I've had Nubians and Alpines. I liked all my Nubian milk just fine--they were both littermate twins, so they tasted alike. One of my Alpines has the very best milk I have ever tasted, one tastes very similar to my Nubians, and one (the FF) ...I'm not crazy about her milk--has an aftertaste if I don't include BOSS in her diet (but she's the absolute sweetest goat I've ever met, so...). So, while each breed has a certain amount of butterfat on average, the goats don't necessarily read those statistics.  So, I second the advise to visit farms and taste milk. My Alpines are very friendly. Everyone told me they would beat the snot out of my Nubians when they came, and nothing could be farther from the truth. While it may be true of some, mine are particularly sweet, I suppose. (Tracy culls for personality, so that's probably why.  )

I love that I get more milk in less hoof trimings. I love that they are quiet. I love their personalities--smart and sweet. They are great on the milkstand, even the FF. My bucks are really laid back and I actually enjoy them! Their kids learn how to nurse fast (Alpine kids took one day--Nubian kids took a week! They wore me out!) 

Negatives--they are much smarter than my Nubians were, which is nice in many regards, but it can be a drawback-- they will figure out how to unlatch gates and things more easily, and are more inquisitive, so you have to think ahead of them a little more. They also require shaving in the summer for the heat, even though I don't show. (but they don't stand huddled in a corner all winter, so that's a positive) 

For me, shaving is SO worth the peace and quiet I have found by switching breeds. Milking is ever so much more pleasant as well. They stand still, tuck their hips, and eat slowly. I'm not at the races and they like their job!


----------



## Hollybrook (Jul 17, 2009)

What happend w/getting Toggs?


----------



## Rose (Oct 26, 2007)

My full blood Alpine doe is herd queen. She is THE BOSS, and she'll let anyone know. She even gets angry if I milk someone else first and runs to the bottom of the pasture.

My full blood Alpine buck is a sweetie. Very gentle, very well mannered.


----------



## mill-valley (Feb 22, 2008)

I love my Alpines.
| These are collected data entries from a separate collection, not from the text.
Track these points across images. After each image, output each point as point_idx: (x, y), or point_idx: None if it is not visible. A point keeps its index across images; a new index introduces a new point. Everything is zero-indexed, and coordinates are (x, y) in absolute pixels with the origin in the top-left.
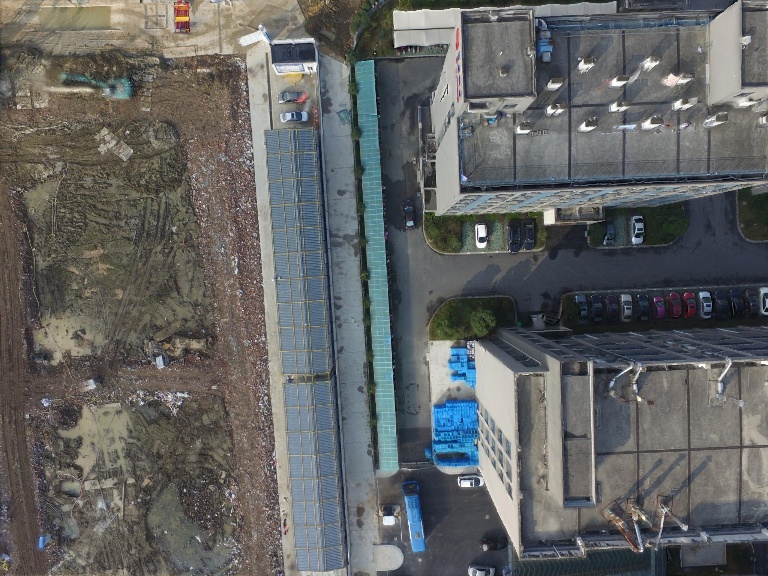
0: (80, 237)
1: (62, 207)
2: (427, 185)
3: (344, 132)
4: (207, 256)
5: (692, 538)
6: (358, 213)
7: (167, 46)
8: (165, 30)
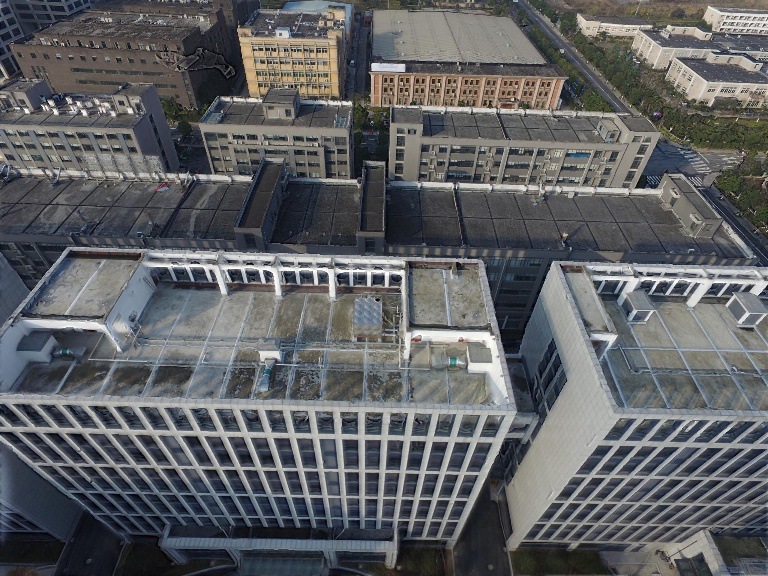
0: None
1: None
2: None
3: None
4: None
5: None
6: None
7: None
8: None
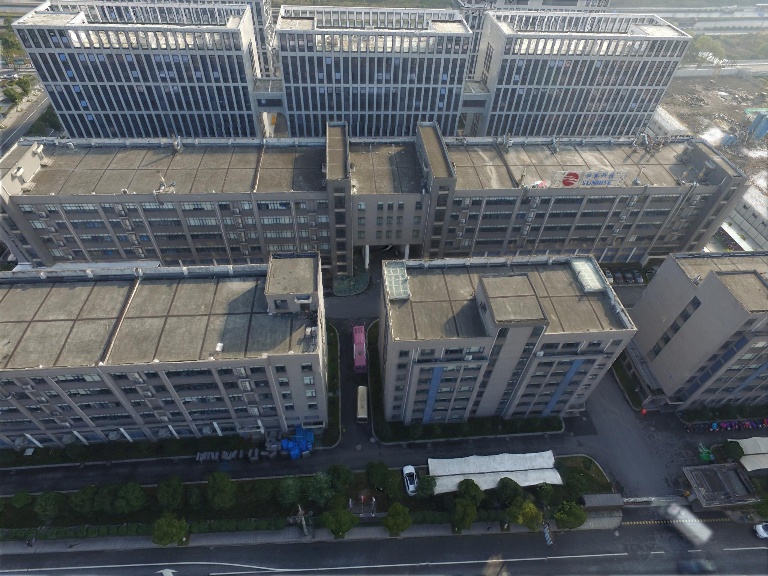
0: None
1: None
2: None
3: None
4: None
5: (618, 140)
6: None
7: None
8: None
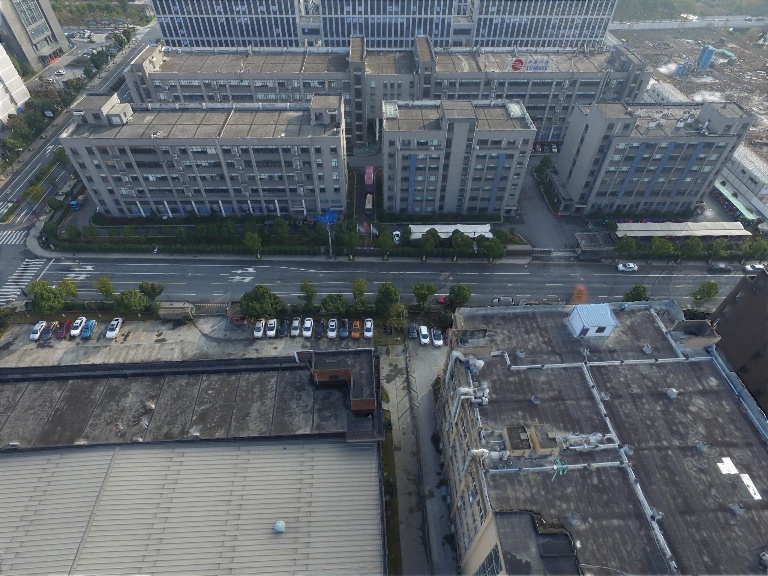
0: None
1: None
2: None
3: None
4: None
5: None
6: None
7: None
8: None
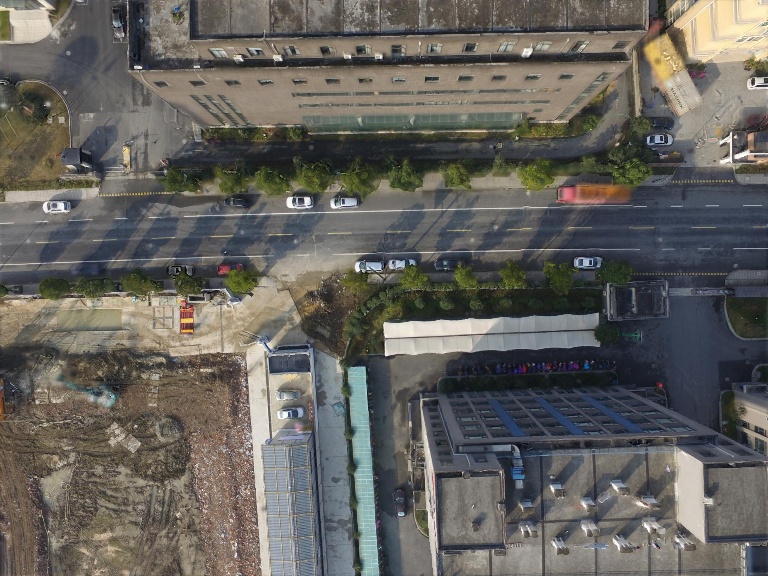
0: (91, 521)
1: (75, 493)
2: (416, 487)
3: (338, 423)
4: (208, 541)
5: None
6: (351, 507)
7: (173, 345)
8: (171, 330)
I don't find that their attitudes are any different than the other breeds I've owned and I love how they milk their hearts out and come in all color patterns. I never could tell a difference in milk taste between breeds.

Biggest thing is personality changes a LOT from goat to goat regardless of breed. Taste has a lot to do with what the goat is fed and how the milk is handled. Find a sound, calm, healthy goat and you will enjoy her regardless of breed.


----------



## Caprine Beings (Sep 19, 2008)

Alpines can be nasty though. They can bite, bash, and stampede. I have found one thing with alpines, if they get a notion they don't like one of the herd--that individual needs to be moved before health problems arise. They can be merciless.
Other than that they are sweet, very personable animals. Well tempered on the stand and during handling. They do have a mischieviousness about them that I personally love Ours can talk through facial expressions, very readable Love love love our alpines.

Tam


----------



## linbee (Jul 7, 2010)

Hollybrook said:


> What happend w/getting Toggs?


I still think that the Toggs are the spiffiest looking goat, but I don't want the medium to long hair. It's hot enough where I live without adding the hair. Then, the thing about their milk tasting funny - heard that from several people.


----------



## linbee (Jul 7, 2010)

stoneyheightsfarm said:


> They also require shaving in the summer for the heat, even though I don't show. (but they don't stand huddled in a corner all winter, so that's a positive)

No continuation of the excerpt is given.